Back in the cancer saddle

Headlines: I’m going on a new cancer drug. It’s called lenvatinib (the brand name is Lenvima). It’s meant to be permanent, but there are side effects, and they need to see which ones I get and how I’m affected. So I’m cancelling all my travel for the next 3 months (my hope/goal is to be able to go to Berlin in June 2019) and in the meantime will more or less undergo a science experiment on myself. The hope is that I am going to be able to go on with my life indefinitely once we get everything stable, which is the whole point of the drug. My oncologist specifically said his goal was that I be on the highest possible dose while still being able to live my life. But that means experimenting.

More detail:

When I started blogging again I did not plan to return to my cancer patient hobby, but here we are, and the timing–blogwise and even lifewise with me on leave from teaching this term–is actually good in a way.

In case you missed the previous episode, here is some background:

I have metastatic thyroid cancer in my lungs. It was found when I was diagnosed with aggressive papillary thyroid cancer in 2009. My team of doctors been “watching and waiting” ever since, punctuated by occasional freakouts and one more round of radioactive iodine.

The big nodules in my lungs have been growing 1-2mm (with a margin of error) per year. And little ones keep appearing. So we’ve been in a “do nothing” (aka “watch and wait”) phase for almost a decade now. I have never said I am in remission, but on the advice of a good therapist, outside my test periods, I have operated in denial. You can’t spend a decade running around with your hair on fire saying “holy shit I have slow growing cancer in my lungs” every day. Also, my endocrinologist told me he expects me to die from something else.

/end background.

Now it’s almost a decade later. 1mm a year for 10 years is 1cm. And my three biggest spots are now close to an inch in diameter because the were already around 1cm when we started watching them. And there are more of them. Carrie came with me for my last CT results and was visibly shocked; I see the insides of my lungs every 6-12 months so am used to it. Later our “earth at night screensaver” came on the TV and she joked “that looks like your lungs.” Sort of like this but definitely not in the shape of the United States and remember, there are only 3 big spots:

US and a bit of Canada, Mexico and the Caribbean at night, image by NASA.

The original plan was to watch and wait: do something if my spots started multiplying more rapidly, or approaching the pleura, since that would be an escape route out of the lungs. I am still not in any immanent danger, and we don’t think I am symptomatic. (Though I was rediagnosed with asthma in the fall, which could theoretically be related.)

But things change. There’s a new drug, and my team of doctors has started taking a slightly more aggressive attitude. And while the spots aren’t at my pleura, they could get there at some point in the future.

The drug is called lenvantinib. Brand name Lenvima. The key thing to know is that it is part of a new approach to cancer called “targeted therapy” that targets cell behaviours other than rapid division, which is what normal chemo does. Also “targeted therapy” is a nicer name for the treatment than the old name for long term approaches like this–“soft chemo”–which evokes images of soft rock and soft boiled eggs, neither of which I find appealing. Also? It is very expensive, but I believe my insurance will cover it. More on that in a future post.

Levantinib is part of a class of drugs called “tyrosine kinase inhibitors.” It is not actually known for certain how they work. Even Lenvima’s own website hedges its bets:

LENVIMA is believed to block the signals that allow the cells (tumor and normal) to survive and multiply.

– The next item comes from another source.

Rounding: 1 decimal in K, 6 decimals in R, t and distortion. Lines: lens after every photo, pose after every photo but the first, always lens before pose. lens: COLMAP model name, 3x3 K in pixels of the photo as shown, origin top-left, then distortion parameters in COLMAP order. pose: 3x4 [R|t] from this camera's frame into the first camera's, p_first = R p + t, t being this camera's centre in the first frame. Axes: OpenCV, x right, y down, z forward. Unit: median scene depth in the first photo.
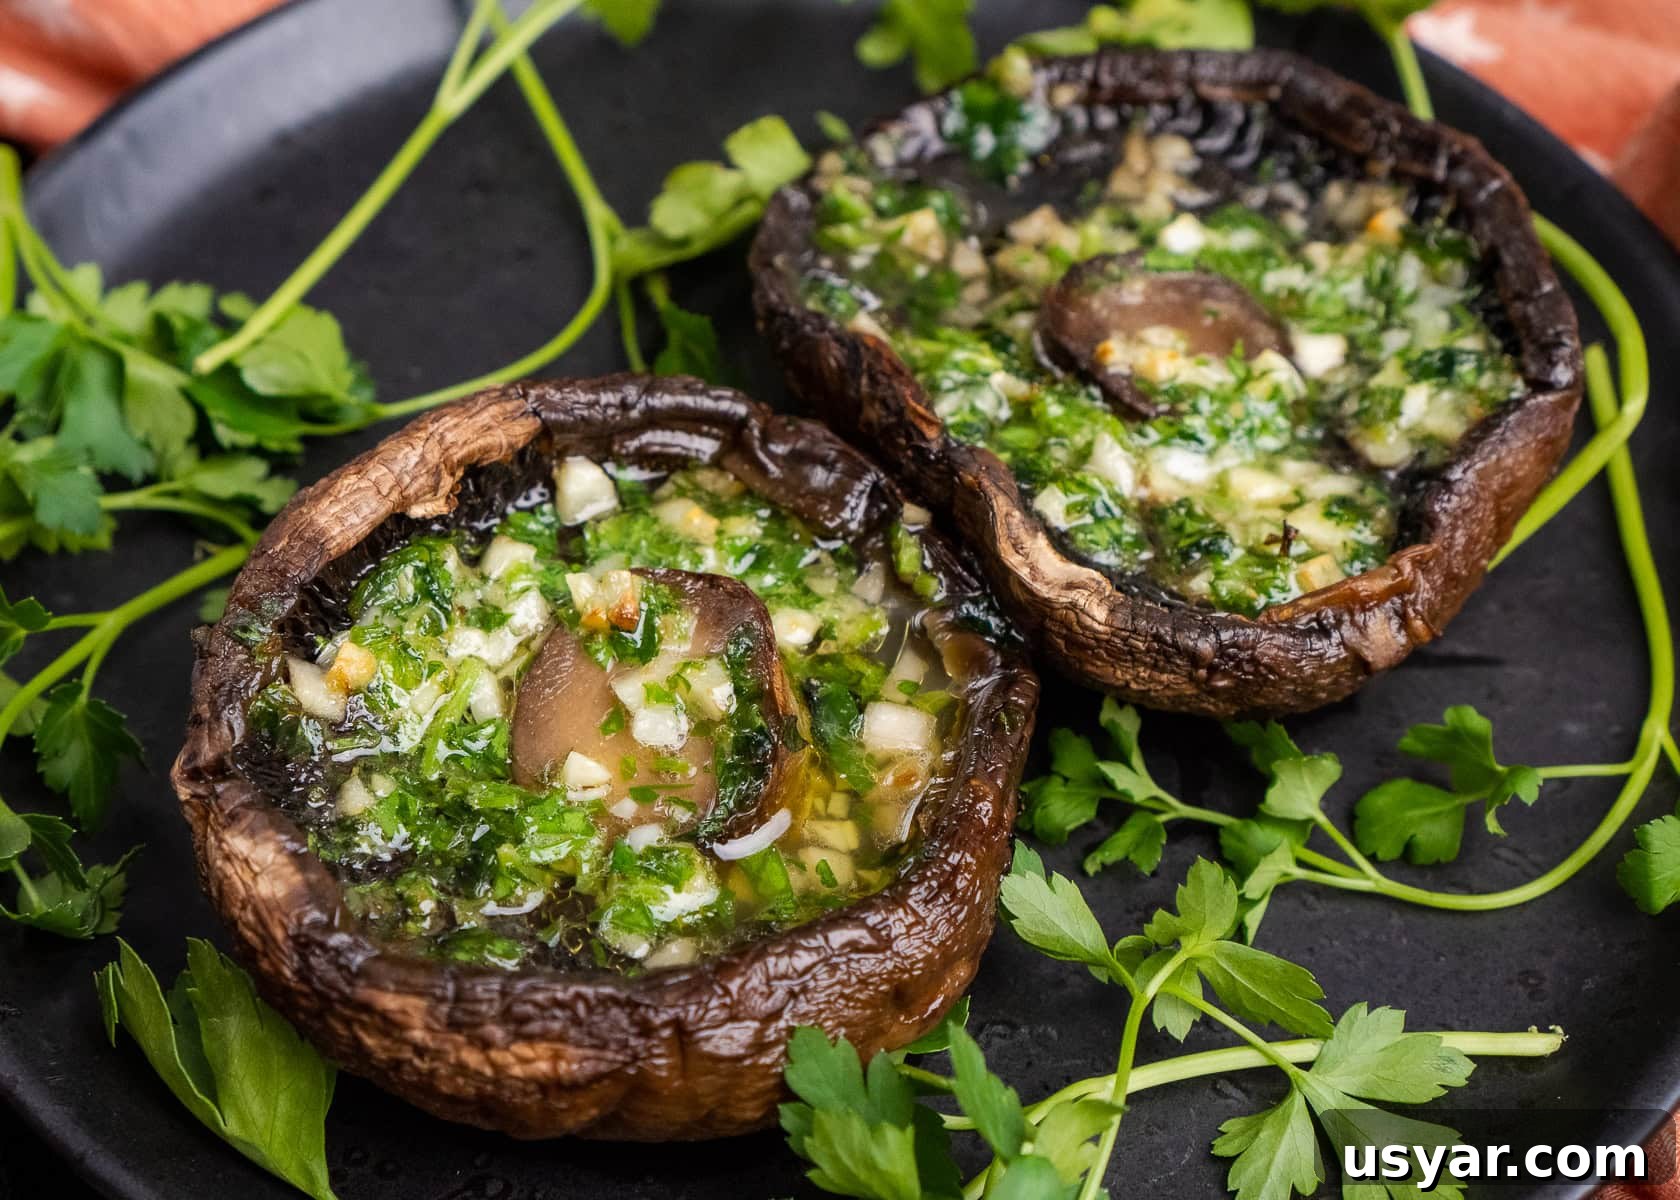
lens RADIAL K [[2488.1, 0, 840.6], [0, 2488.1, 599.2], [0, 0, 1]] dist [0.185671, 0.000000]
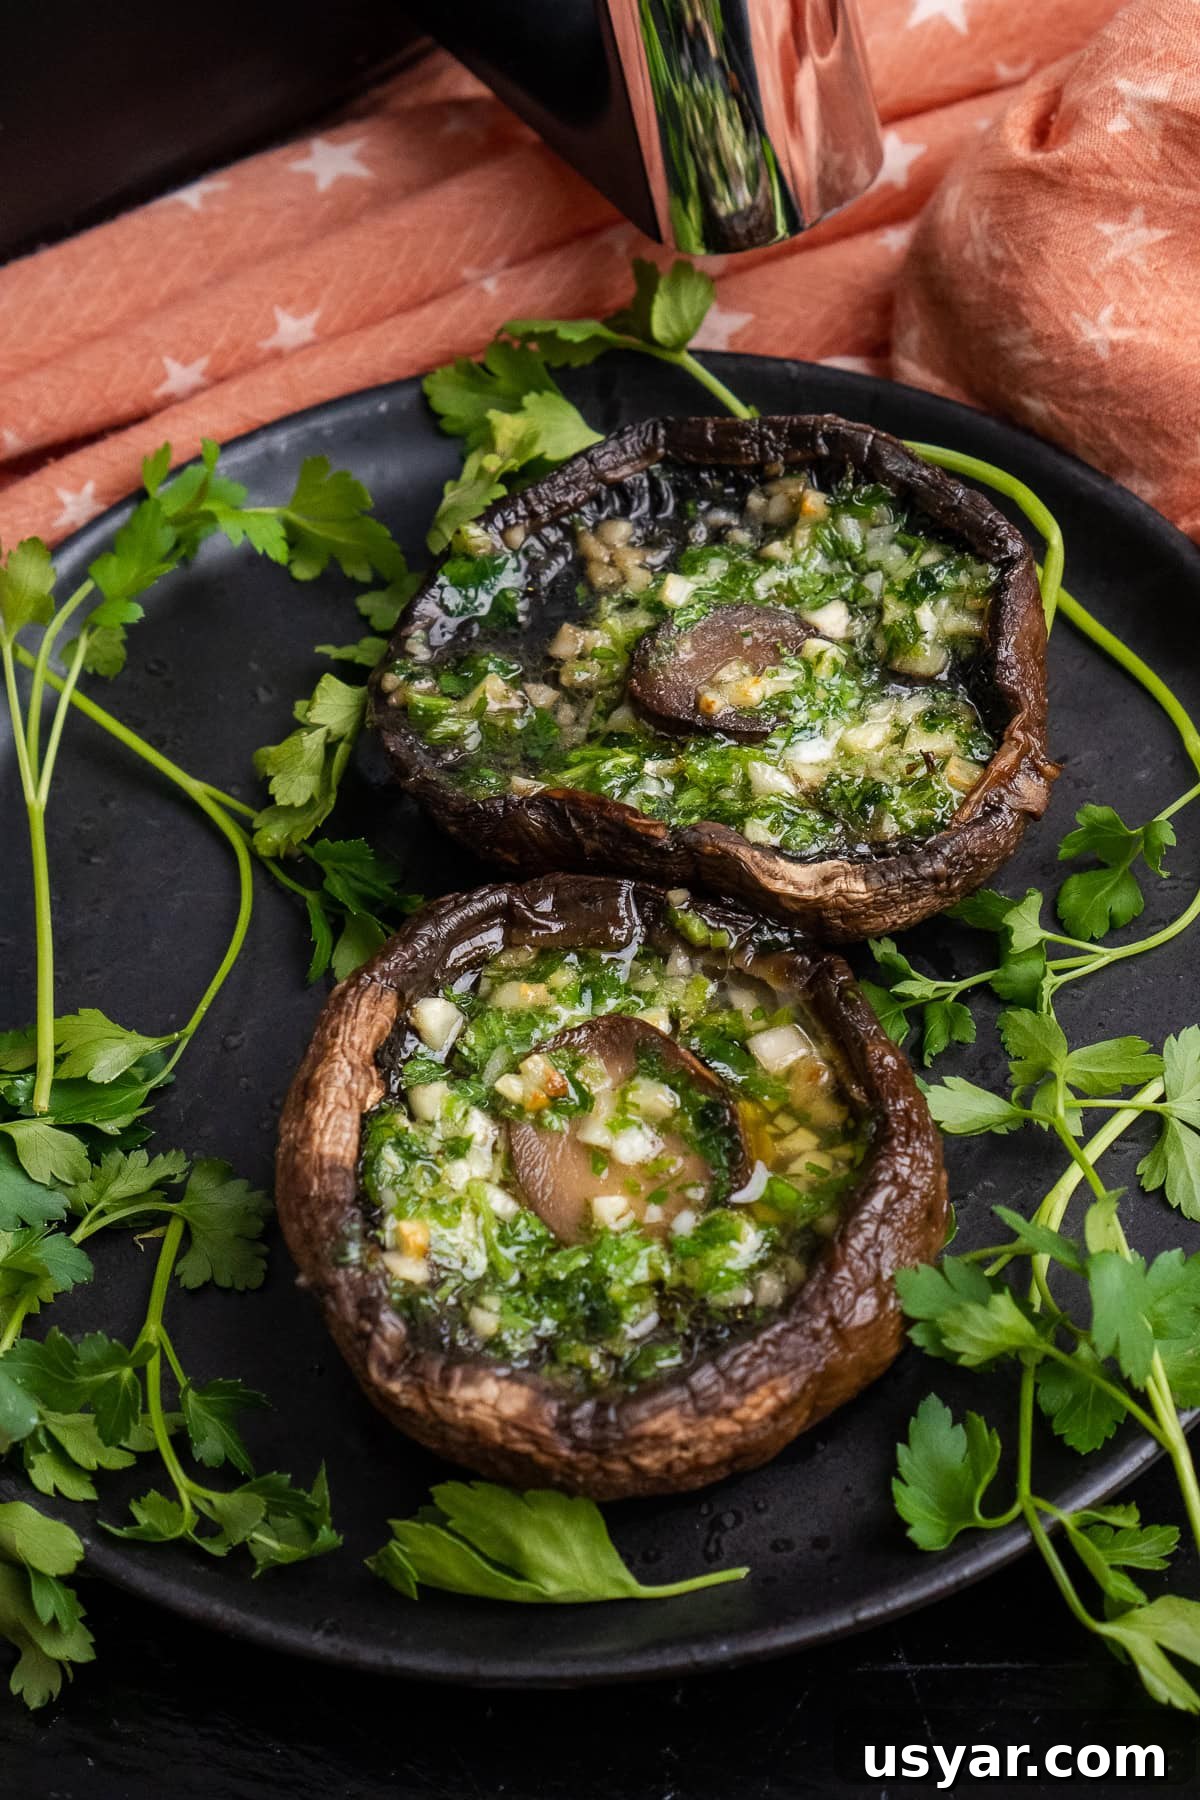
lens RADIAL K [[2617.5, 0, 597.9], [0, 2617.5, 904.2], [0, 0, 1]] dist [0.039444, 0.000000]
pose [[0.826063, -0.518036, 0.221946, -0.299144], [0.513999, 0.854025, 0.080289, -0.157994], [-0.231139, 0.047757, 0.971748, -0.262017]]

LENVIMA is believed to block signals that help blood vessels grow. Blood vessels support the tumor’s survival and growth.

“It is believed” is not a phrase you often hear in Western medicine, but at least I’m on the cutting edge here.

I will have lots more to say about how I feel, what I think about the drug, changes in the online culture of people with weird thyroid cancers from 2009 when I started, drug companies, Canadian medicine, and on and on.

More blog fodder in coming days and weeks. If you want to know how I’m doing the important information will be findable here.